─── DATA PROVIDED

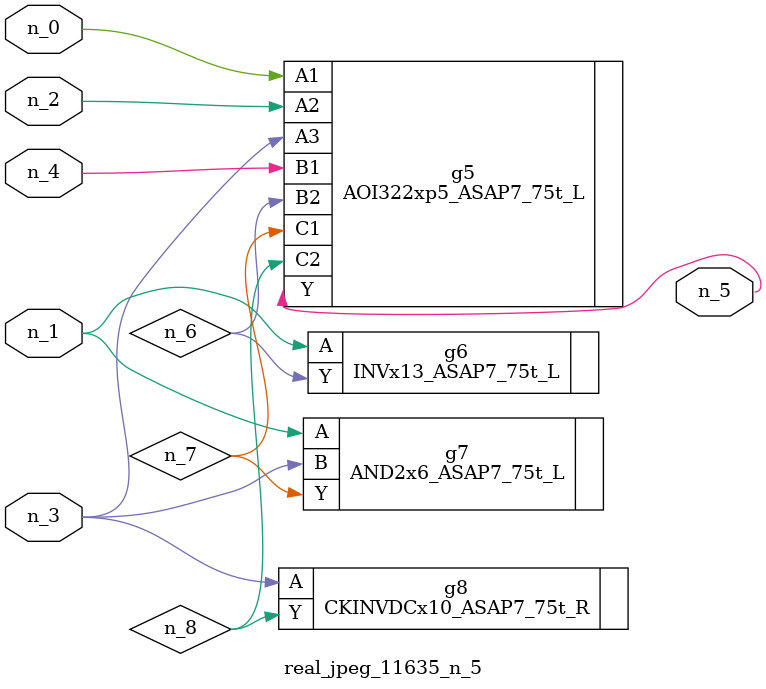
<source format=v>
module real_jpeg_11635_n_5 (n_4, n_0, n_1, n_2, n_3, n_5);

input n_4;
input n_0;
input n_1;
input n_2;
input n_3;

output n_5;

wire n_8;
wire n_6;
wire n_7;

AOI322xp5_ASAP7_75t_L g5 ( 
.A1(n_0),
.A2(n_2),
.A3(n_3),
.B1(n_4),
.B2(n_6),
.C1(n_7),
.C2(n_8),
.Y(n_5)
);

INVx13_ASAP7_75t_L g6 ( 
.A(n_1),
.Y(n_6)
);

AND2x6_ASAP7_75t_L g7 ( 
.A(n_1),
.B(n_3),
.Y(n_7)
);

CKINVDCx10_ASAP7_75t_R g8 ( 
.A(n_3),
.Y(n_8)
);


endmodule
</source>
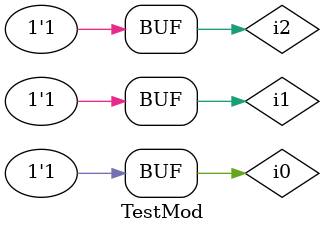
<source format=v>
module DecoderMod(i2, i1, i0, o0, o1, o2, o3, o4, o5, o6, o7);
   input i2, i1, i0;
   output o0, o1, o2, o3, o4, o5, o6, o7;
	
   wire not_i2, not_i1, not_i0;
  
   not(not_i2, i2);
   not(not_i1, i1);
   not(not_i0, i0);
  
   and(o0, not_i2, not_i1, not_i0);
   and(o1, not_i2, not_i1, i0);
   and(o2, not_i2, i1, not_i0);
   and(o3, not_i2, i1, i0);
   and(o4, i2, not_i1, not_i0);
   and(o5, i2, not_i1, i0);
   and(o6, i2, i1, not_i0);
   and(o7, i2, i1, i0);
endmodule

module TestMod;
   reg i2, i1, i0;
   wire o0, o1, o2, o3, o4, o5, o6, o7;

   DecoderMod my_decoder(i2, i1, i0, o0, o1, o2, o3, o4, o5, o6, o7);

   initial begin
      $display("Time  i2  i1  i0   o0  o1  o2  o3  o4  o5  o6  o7");
      $display("----  ----------   ------------------------------");
      $monitor("   %0d   %b   %b   %b   %b   %b   %b   %b    %b   %b   %b   %b",
         $time, i2, i1, i0, o0, o1, o2, o3, o4, o5, o6, o7);
   end

   initial begin
		i2 = 0; i1 = 0; i0 = 0;
        #1;
        i2 = 0; i1 = 0; i0 = 1;
        #1;
        i2 = 0; i1 = 1; i0 = 0;
        #1;
        i2 = 0; i1 = 1; i0 = 1;
        #1;
        i2 = 1; i1 = 0; i0 = 0;
        #1;
        i2 = 1; i1 = 0; i0 = 1;
        #1;
        i2 = 1; i1 = 1; i0 = 0;
        #1;
        i2 = 1; i1 = 1; i0 = 1;
   end
endmodule

</source>
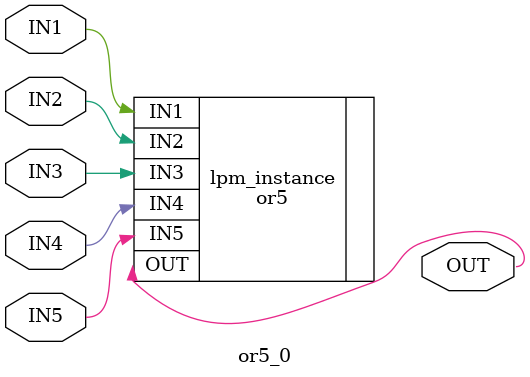
<source format=v>



module or5_0(IN1,IN3,IN2,IN5,IN4,OUT);
input IN1;
input IN3;
input IN2;
input IN5;
input IN4;
output OUT;

or5	lpm_instance(.IN1(IN1),.IN3(IN3),.IN2(IN2),.IN5(IN5),.IN4(IN4),.OUT(OUT));

endmodule

</source>
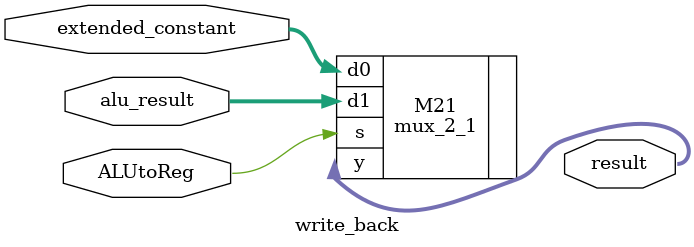
<source format=v>
/* Author: Santosh Srivatsan	2017A8PS1924G */
/* PROCESSOR STAGE : WRITE BACK STAGE */

module write_back(
		input [31:0] alu_result, extended_constant,
		input ALUtoReg,
		output [31:0] result
		);

		mux_2_1 M21(.d0(extended_constant), .d1(alu_result), .s(ALUtoReg), .y(result));
endmodule

/*******************************************************************************************************************************************************************/
</source>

──────

• [JOB]: All entries above are to be restated exactly, with every image omitted.

• [COMPLETED EXERCISE]:
<source format=v>
module real_jpeg_11635_n_5 (n_4, n_0, n_1, n_2, n_3, n_5);

input n_4;
input n_0;
input n_1;
input n_2;
input n_3;

output n_5;

wire n_8;
wire n_6;
wire n_7;

AOI322xp5_ASAP7_75t_L g5 ( 
.A1(n_0),
.A2(n_2),
.A3(n_3),
.B1(n_4),
.B2(n_6),
.C1(n_7),
.C2(n_8),
.Y(n_5)
);

INVx13_ASAP7_75t_L g6 ( 
.A(n_1),
.Y(n_6)
);

AND2x6_ASAP7_75t_L g7 ( 
.A(n_1),
.B(n_3),
.Y(n_7)
);

CKINVDCx10_ASAP7_75t_R g8 ( 
.A(n_3),
.Y(n_8)
);


endmodule
</source>
<source format=v>
module DecoderMod(i2, i1, i0, o0, o1, o2, o3, o4, o5, o6, o7);
   input i2, i1, i0;
   output o0, o1, o2, o3, o4, o5, o6, o7;
	
   wire not_i2, not_i1, not_i0;
  
   not(not_i2, i2);
   not(not_i1, i1);
   not(not_i0, i0);
  
   and(o0, not_i2, not_i1, not_i0);
   and(o1, not_i2, not_i1, i0);
   and(o2, not_i2, i1, not_i0);
   and(o3, not_i2, i1, i0);
   and(o4, i2, not_i1, not_i0);
   and(o5, i2, not_i1, i0);
   and(o6, i2, i1, not_i0);
   and(o7, i2, i1, i0);
endmodule

module TestMod;
   reg i2, i1, i0;
   wire o0, o1, o2, o3, o4, o5, o6, o7;

   DecoderMod my_decoder(i2, i1, i0, o0, o1, o2, o3, o4, o5, o6, o7);

   initial begin
      $display("Time  i2  i1  i0   o0  o1  o2  o3  o4  o5  o6  o7");
      $display("----  ----------   ------------------------------");
      $monitor("   %0d   %b   %b   %b   %b   %b   %b   %b    %b   %b   %b   %b",
         $time, i2, i1, i0, o0, o1, o2, o3, o4, o5, o6, o7);
   end

   initial begin
		i2 = 0; i1 = 0; i0 = 0;
        #1;
        i2 = 0; i1 = 0; i0 = 1;
        #1;
        i2 = 0; i1 = 1; i0 = 0;
        #1;
        i2 = 0; i1 = 1; i0 = 1;
        #1;
        i2 = 1; i1 = 0; i0 = 0;
        #1;
        i2 = 1; i1 = 0; i0 = 1;
        #1;
        i2 = 1; i1 = 1; i0 = 0;
        #1;
        i2 = 1; i1 = 1; i0 = 1;
   end
endmodule

</source>
<source format=v>



module or5_0(IN1,IN3,IN2,IN5,IN4,OUT);
input IN1;
input IN3;
input IN2;
input IN5;
input IN4;
output OUT;

or5	lpm_instance(.IN1(IN1),.IN3(IN3),.IN2(IN2),.IN5(IN5),.IN4(IN4),.OUT(OUT));

endmodule

</source>
<source format=v>
/* Author: Santosh Srivatsan	2017A8PS1924G */
/* PROCESSOR STAGE : WRITE BACK STAGE */

module write_back(
		input [31:0] alu_result, extended_constant,
		input ALUtoReg,
		output [31:0] result
		);

		mux_2_1 M21(.d0(extended_constant), .d1(alu_result), .s(ALUtoReg), .y(result));
endmodule

/*******************************************************************************************************************************************************************/
</source>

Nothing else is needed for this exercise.